§ Consigne 1
Recopiez fidèlement toutes les lignes du bloc 1, placé après le texte, sans faire figurer l'image dans votre réponse.

Toute cette solidarité, nous avons pu la transformer en unité politique sur des bases de classe pour aller plus loin. Nous l’avons pu aussi (surtout!) grâce à l’engagement massif des femmes, souvent les plus nombreuses dans les assemblées et sur les barrages. Dans la société antillaise, c’est un critère qui ne trompe pas: quand les femmes s’y mettent, on peut être sûr que c’est du solide et que le mouvement ira loin.
D’où a surgi ce terme si évocateur de pwofitasyon et comment permet-il, si tel est le cas, d’articuler la question sociale à la question coloniale ?
Le mot pwofitasyon a une racine évidente, c’est le profit. Mais en créole, profiter sur quelqu’un, c’est aussi écraser le plus faible. Le plus fort use de toutes ses ressources pour marcher littéralement sur le plus faible. Et pour un Guadeloupéen, ce n’est pas acceptable. Sans doute parce que nous avons encore en mémoire la période esclavagiste où le maître était légalement autorisé à faire tout ce qu’il voulait. C’est resté profondément ancré dans la conscience populaire. Il y a quelque chose qu’on ne peut pas écraser chez l’autre qui est un être humain. Lutter contre la pwofitasyon, c’est ça. Et ça ne peut se faire que s’il y a liyannaj, l’unité contre l’exploitation.
Le mouvement avait une base de classe et cette base de classe fait qu'il est forcément politique. Nous nous sommes rapidement aperçus que ses exigences ne pouvaient être satisfaites dans le cadre du système colonial. Il y a une question qui se pose immédiatement. Quels sont les pouvoirs que nous devrions détenir, en Guadeloupe même, pour résoudre les problèmes: le problème de la terre, le problème de l’eau, celui de la formation, de l’école, de la pêche, et tous ces problèmes que nous ne pouvons résoudre avec les moyens actuels parce que toutes ces institutions, département, conseil général, conseil régional, disposent de budgets dont ils ne rendent pas compte ?
Il faut savoir que 80% des jeunes entre 18 et 25 ans sont au chômage, que 35% de la population est au chômage, et que ces 35% sont essentiellement des jeunes. Ces jeunes-là ne pensent pas comme nous. Et je salue ces jeunes qui, à leur manière, sont entrés dans le combat à partir du 16 février, date de la grande répression. Ils ont fait avancer le mouvement à leur manière. Ils ne sont peut-être pas politisés comme nous l’avons été à travers des livres et des lectures, de Lénine, de Trotsky, du général Giap, de Che Guevara…, mais ils se politisent dans le mouvement, dans la lutte au quotidien. Et ils ont très bien compris. Ils nous avaient avertis: «Vous menez votre combat. Nous, les jeunes, n’intervenons pas. Nous allons suivre ce que vous déciderez. Mais si la répression s’abat, alors nous allons répondre à notre manière.»

§ Consigne 2
Reprenez le fil du texte sur la lutte contre la pwofitasyon en Guadeloupe et prolongez-le après sa dernière phrase.

§ Données fournies
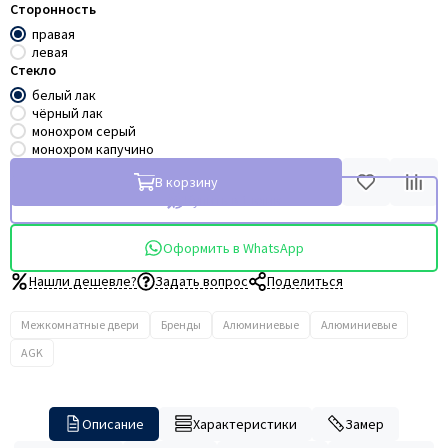
Сторонность
правая
левая
Стекло
белый лак
чёрный лак
монохром серый
монохром капучино
В корзину
Купить в 1 клик
Оформить в WhatsApp
Нашли дешевле?
Задать вопрос
Поделиться
Межкомнатные двери
Бренды
Алюминиевые
Алюминиевые
AGK
Описание
Характеристики
Замер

§ Réponse attendue 1
Сторонность
правая
левая
Стекло
белый лак
чёрный лак
монохром серый
монохром капучино
В корзину
Купить в 1 клик
Оформить в WhatsApp
Нашли дешевле?
Задать вопрос
Поделиться
Межкомнатные двери
Бренды
Алюминиевые
Алюминиевые
AGK
Описание
Характеристики
Замер

§ Réponse attendue 2
Parce qu’il faut savoir que si ces jeunes sont touchés dans leur quotidien par les problèmes de l’alcool, de la drogue, du chômage, ils perçoivent bien que quelque chose ne va pas, ou va de travers, dans le pays. Et quand cette jeunesse-là s’est jointe au combat, elle a transformé le rapport de forces entre l’Etat colonial et le patronat d’un côté, les masses populaires en mouvement de l’autre. On a beau dire que les jeunes sont violents, qu’ils n’auraient pas dû faire ceci, ou qu’ils auraient dû faire cela… Il faut leur laisser faire par eux-mêmes leur expérience politique. Et c’est avec ces jeunes-là que nous allons créer une Guadeloupe et une Martinique nouvelles.
Ici, le gouvernement et certains médias ont tenté de stigmatiser et de criminaliser le mouvement, du moins à partir d’un certain moment, allant jusqu'à parler, à propos des barrages, d’un climat non seulement de violence, mais de terreur. Quel a été le rôle de la violence légitime dans la mobilisation ?
Il faut dire que la Guadeloupe a été durablement traumatisée par les événements de mai 1967. En Guadeloupe, aux Antilles, on peut, à n’importe quel moment recevoir une balle perdue. Je ne sais pas d’où est partie la balle qui a tué Jacques Bino 6, mais on tue facilement dans les colonies. Pendant que j’étais à l’hôpital [après avoir été tabassé et traité de sale nègre par les gendarmes], j’ai vu des jeunes qui avaient les muscles des jambes déchirés par des balles qui sont généralement utilisées par la police et la gendarmerie.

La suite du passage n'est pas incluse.